▶ [TASK DIRECTIONS]: The records should be repeated word for word, pictures excluded.
BEGIN
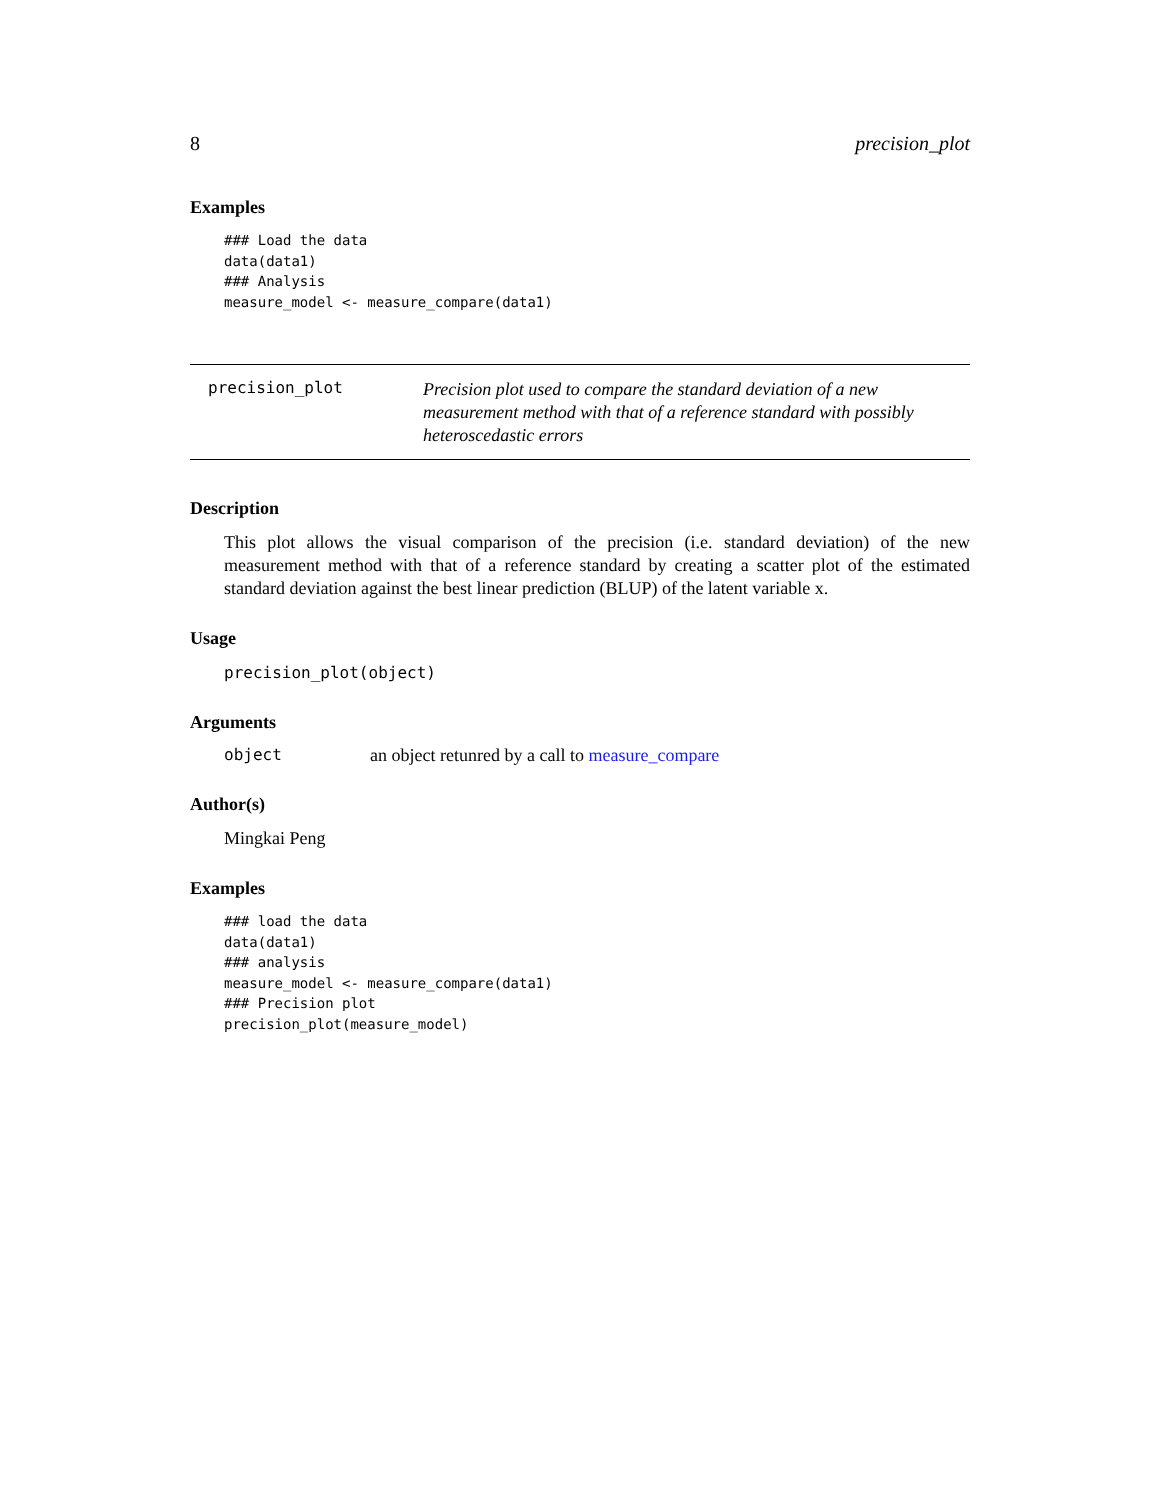8 precision_plot
Examples
### Load the data
data(data1)
### Analysis
measure_model <- measure_compare(data1)
precision_plot
Precision plot used to compare the standard deviation of a new measurement method with that of a reference standard with possibly heteroscedastic errors
Description
This plot allows the visual comparison of the precision (i.e. standard deviation) of the new measurement method with that of a reference standard by creating a scatter plot of the estimated standard deviation against the best linear prediction (BLUP) of the latent variable x.
Usage
precision_plot(object)
Arguments
object an object retunred by a call to measure_compare
Author(s)
Mingkai Peng
Examples
### load the data
data(data1)
### analysis
measure_model <- measure_compare(data1)
### Precision plot
precision_plot(measure_model)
END
▶ [REPLY TO THE EXERCISE]:
8 precision_plot
Examples
### Load the data
data(data1)
### Analysis
measure_model <- measure_compare(data1)
precision_plot
Precision plot used to compare the standard deviation of a new measurement method with that of a reference standard with possibly heteroscedastic errors
Description
This plot allows the visual comparison of the precision (i.e. standard deviation) of the new measurement method with that of a reference standard by creating a scatter plot of the estimated standard deviation against the best linear prediction (BLUP) of the latent variable x.
Usage
precision_plot(object)
Arguments
object an object retunred by a call to measure_compare
Author(s)
Mingkai Peng
Examples
### load the data
data(data1)
### analysis
measure_model <- measure_compare(data1)
### Precision plot
precision_plot(measure_model)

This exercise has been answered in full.